Saturday, November 20, 2004

Blommberg: Greenspan Says Foreigners May Curb Financing Deficit

Greenspan Says Foreigners May Curb Financing Deficit

Nov. 19 (Bloomberg) -- Federal Reserve Chairman Alan Greenspan said foreign investors may tire of financing the U.S. current account deficit and diversify into other currencies or demand higher U.S. interest rates. The dollar and U.S. Treasury securities fell.

``Given the size of the U.S. current account deficit, a diminished appetite for adding to dollar balances must occur at some point,'' Greenspan said at the European Banking Congress in Frankfurt. ``International investors will eventually adjust their accumulation of dollar assets or, alternatively, seek higher dollar returns to offset concentration risk, elevating the cost of financing the U.S. current account deficit and rendering it increasingly less tenable.''

Americans' demand for imported goods and a government that spends more than it takes in may be adding to the risk of a further decline in the dollar, higher interest rates and slower economic growth. The current account deficit, the widest measure of trade, grew to a record $166.2 billion in the second quarter.

Supplied data:
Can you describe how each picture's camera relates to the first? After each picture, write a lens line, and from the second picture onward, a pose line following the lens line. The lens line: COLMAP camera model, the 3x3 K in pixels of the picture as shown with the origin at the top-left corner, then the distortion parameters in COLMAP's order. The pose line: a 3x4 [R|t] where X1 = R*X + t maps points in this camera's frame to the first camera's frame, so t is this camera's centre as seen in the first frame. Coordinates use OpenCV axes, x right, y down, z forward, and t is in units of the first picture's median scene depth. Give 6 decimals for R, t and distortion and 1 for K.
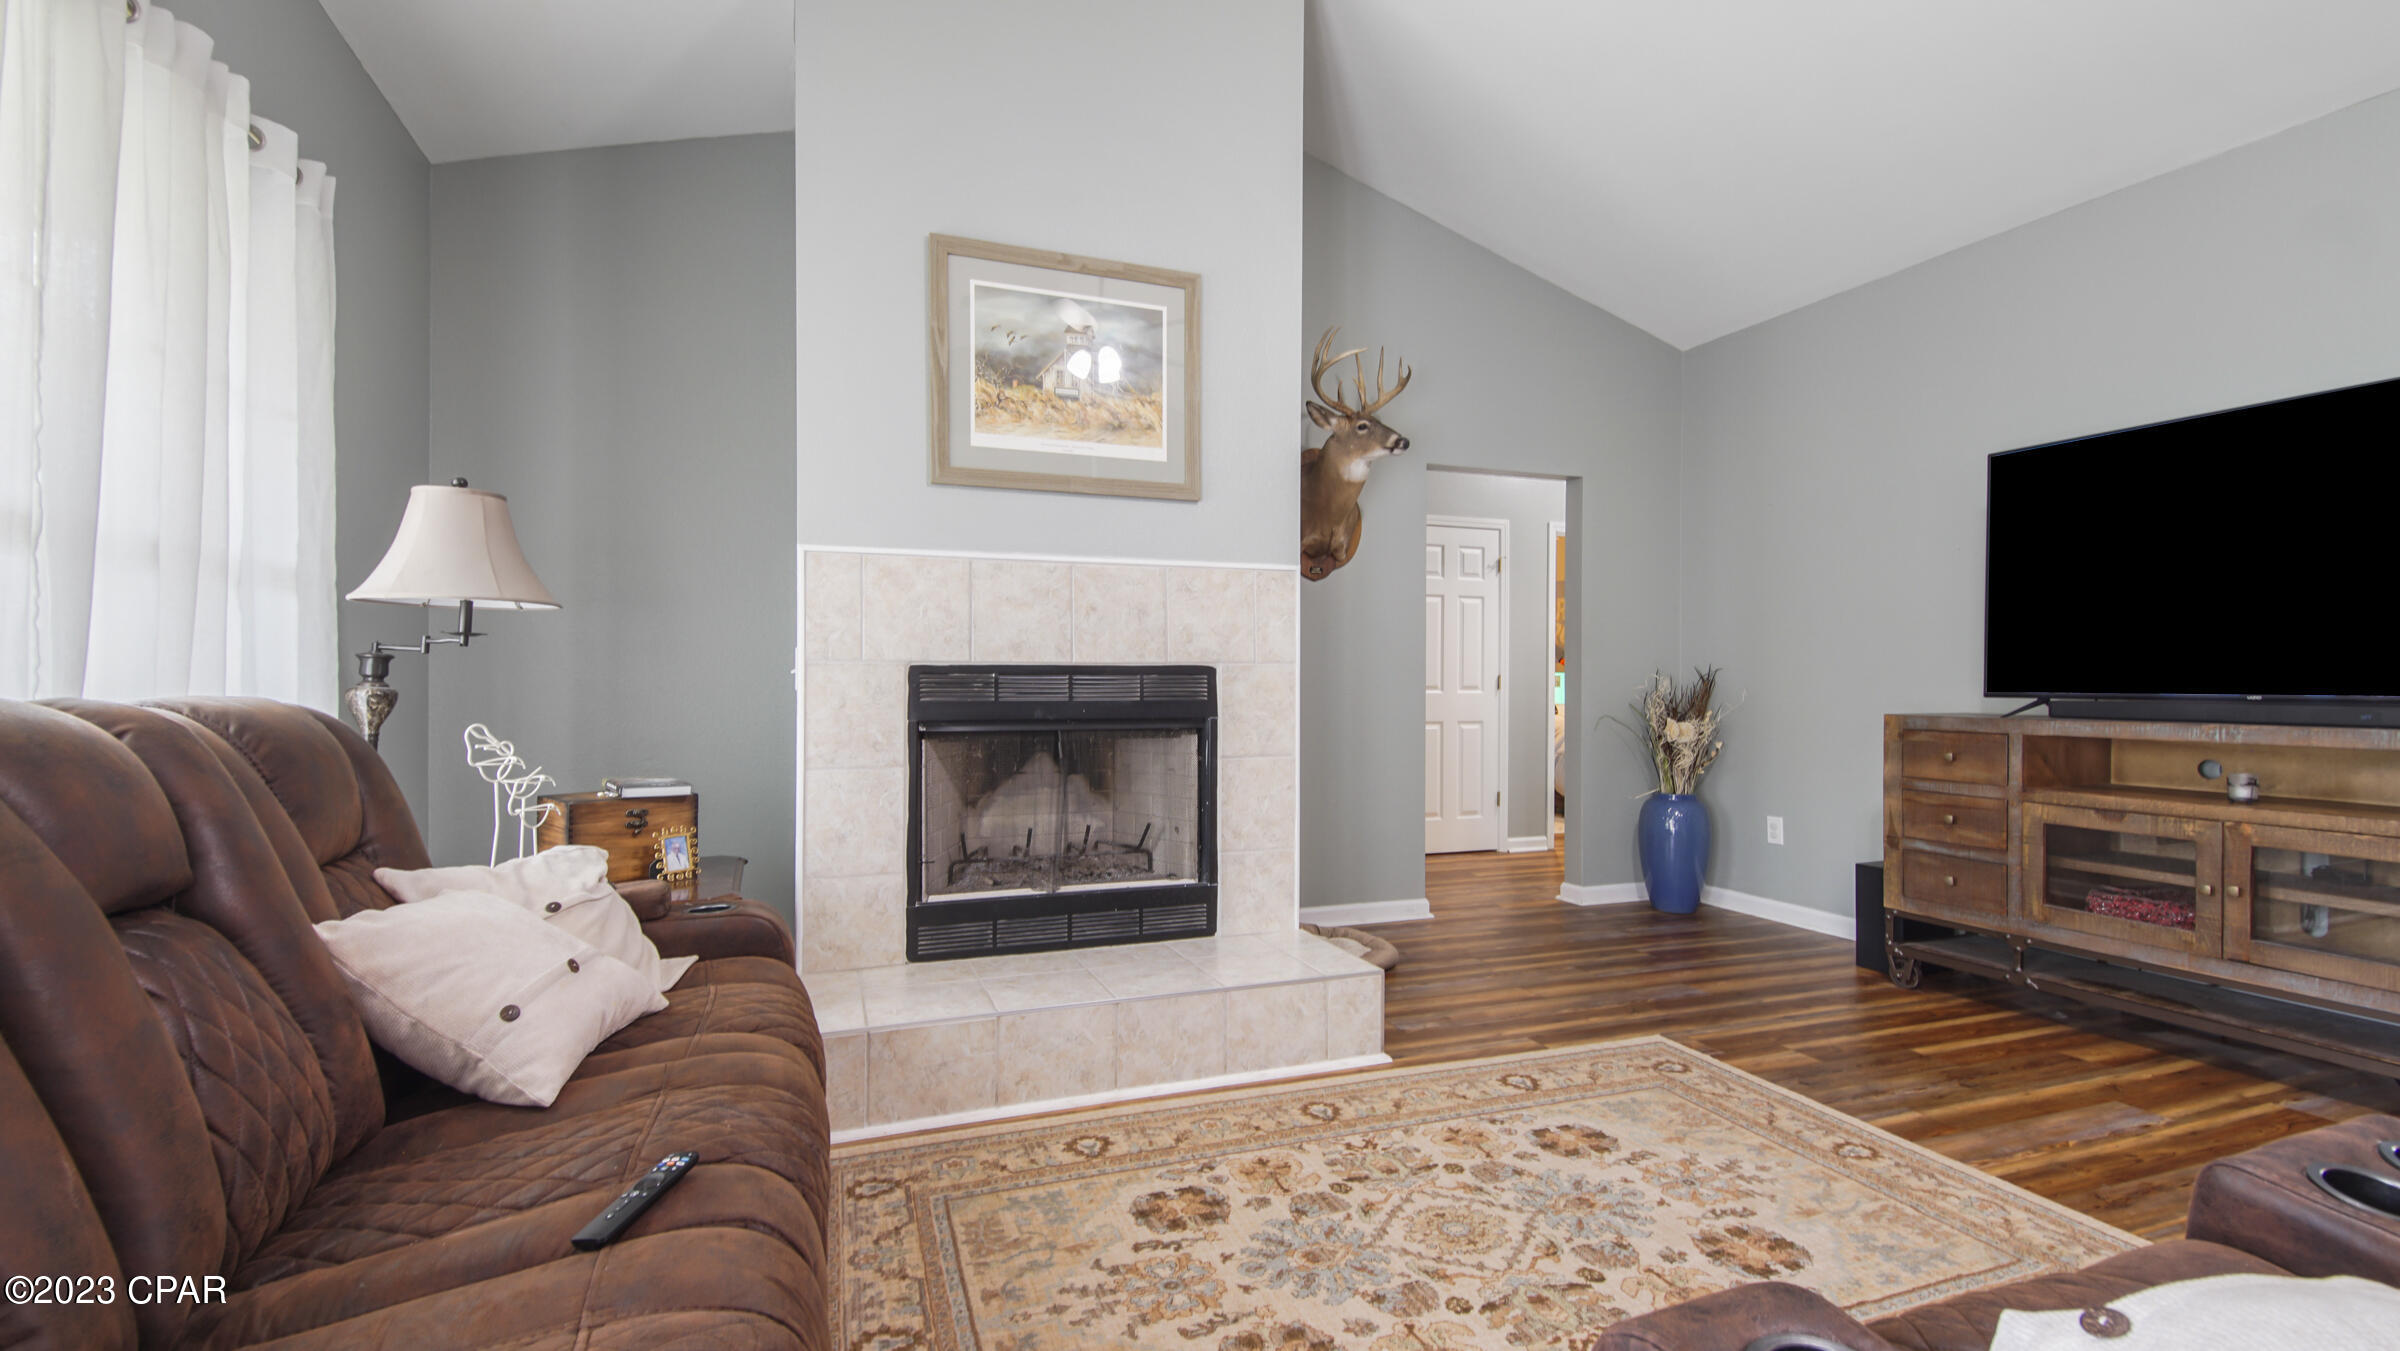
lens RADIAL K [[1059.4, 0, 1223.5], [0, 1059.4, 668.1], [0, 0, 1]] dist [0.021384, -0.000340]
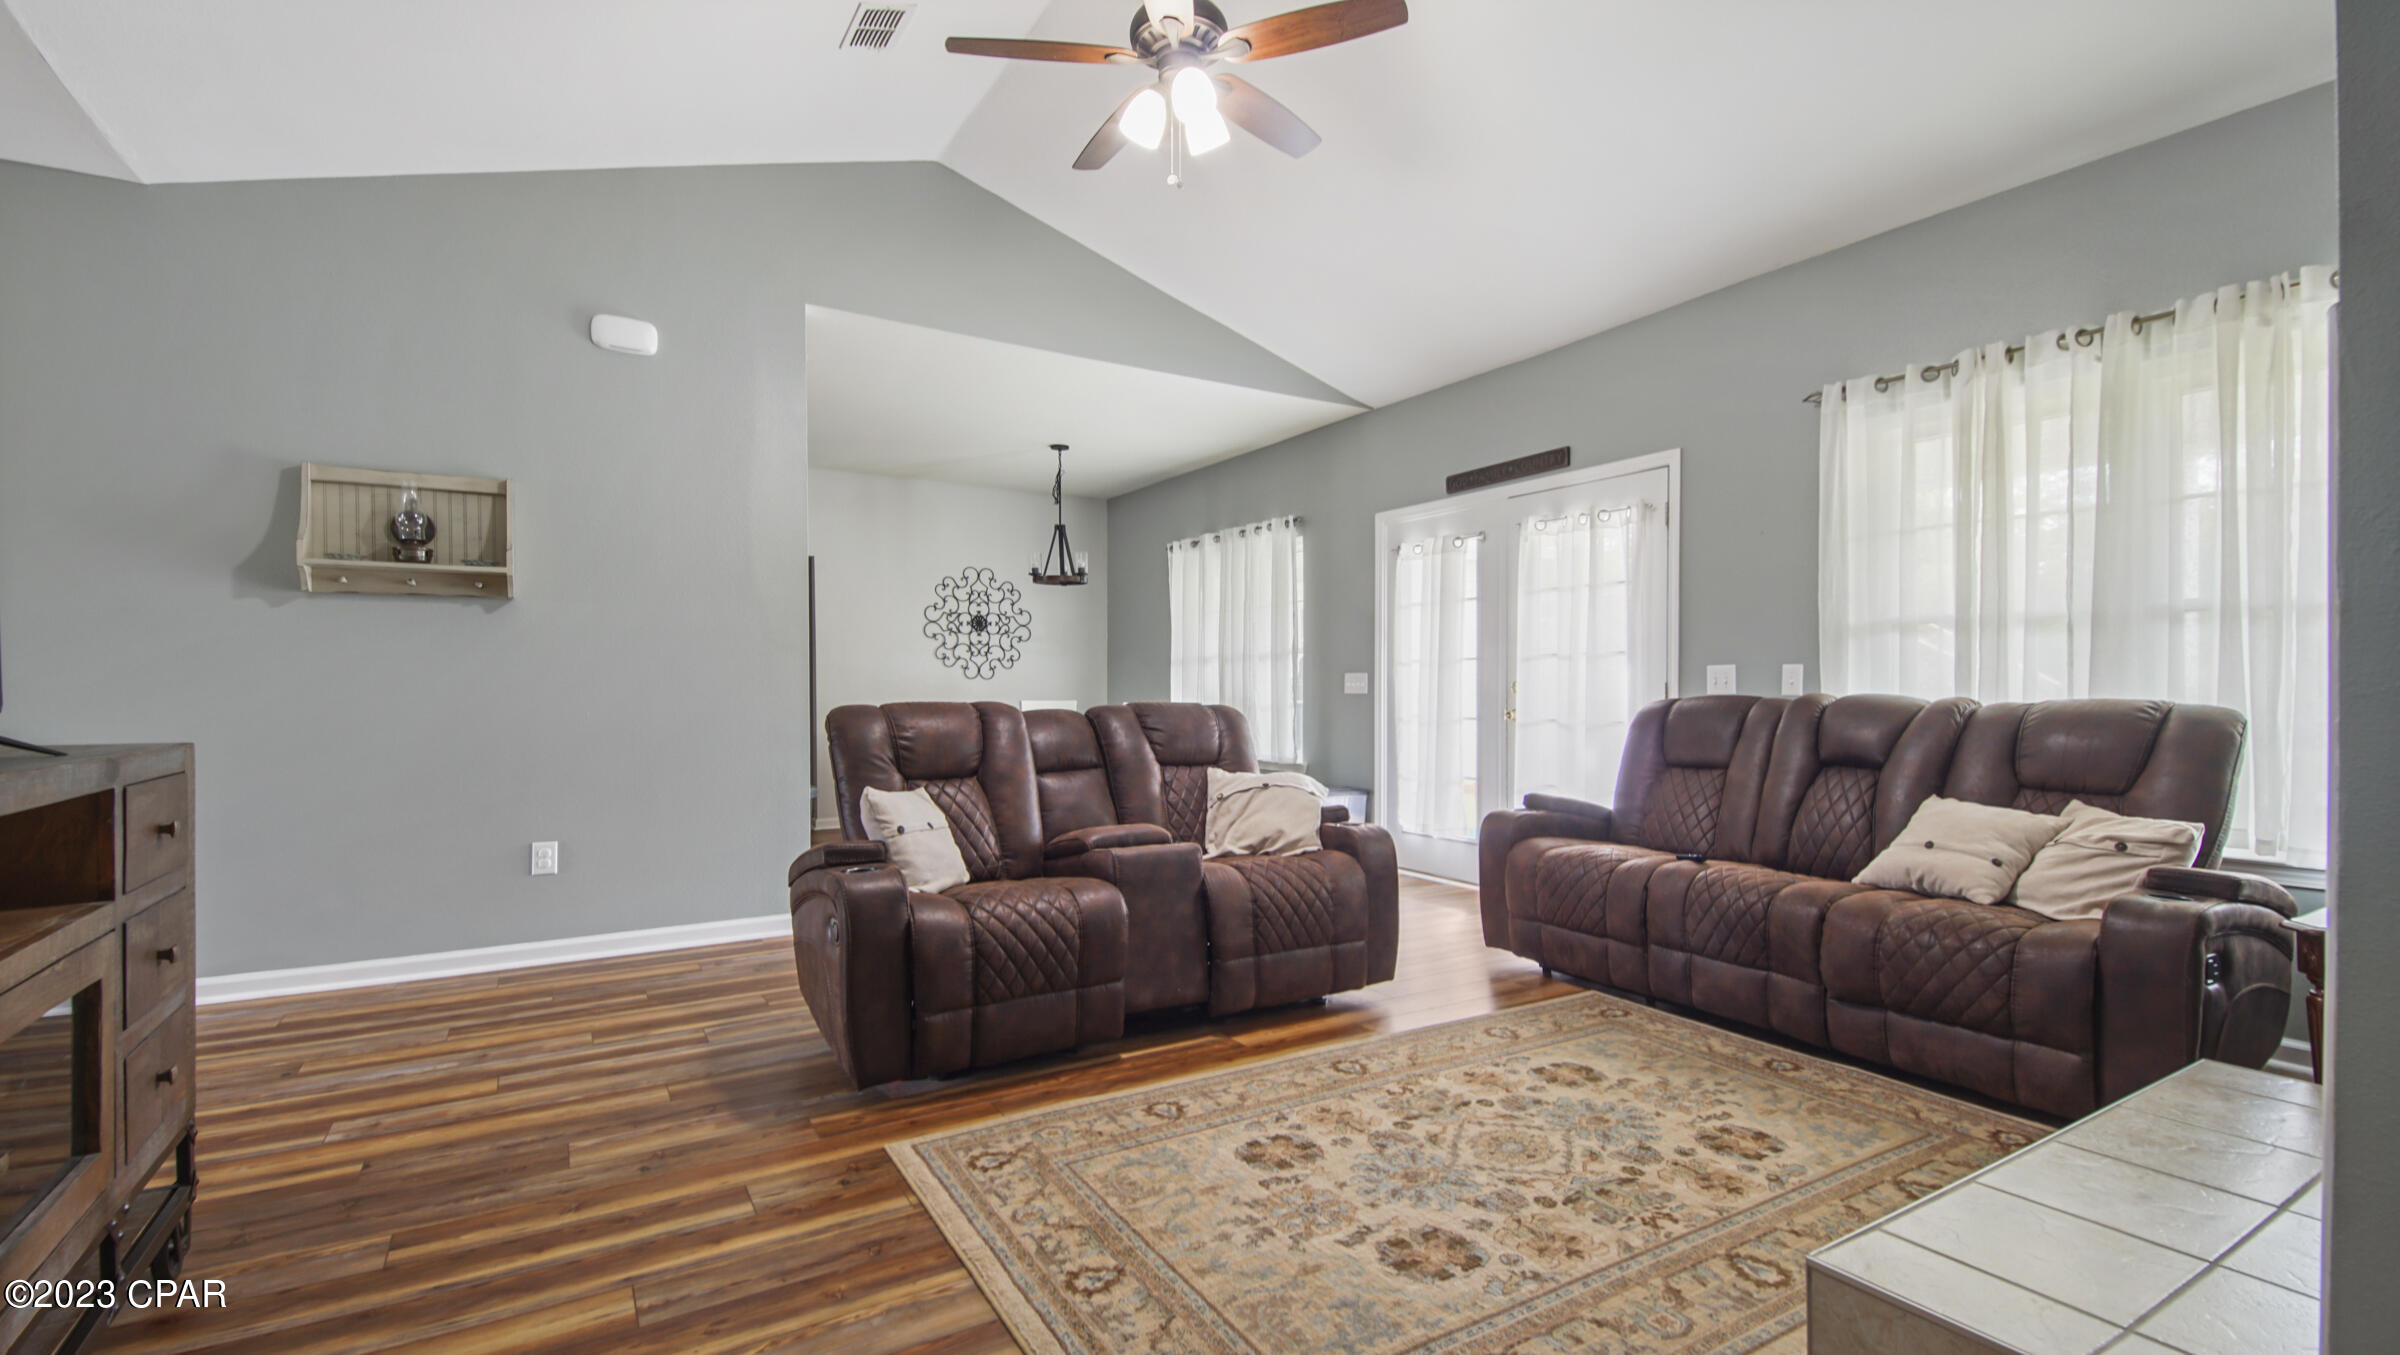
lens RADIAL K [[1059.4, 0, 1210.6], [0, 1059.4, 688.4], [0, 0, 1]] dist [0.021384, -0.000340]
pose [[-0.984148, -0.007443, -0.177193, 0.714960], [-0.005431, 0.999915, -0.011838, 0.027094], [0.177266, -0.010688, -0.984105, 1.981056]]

Task goal:
Copy everything from "Nov. 19 (Bloomberg)" down to "Treasury securities fell." in the Greenspan article, substituting "overseas lenders" for "foreign investors".

Completed task:
Nov. 19 (Bloomberg) -- Federal Reserve Chairman Alan Greenspan said overseas lenders may tire of financing the U.S. current account deficit and diversify into other currencies or demand higher U.S. interest rates. The dollar and U.S. Treasury securities fell.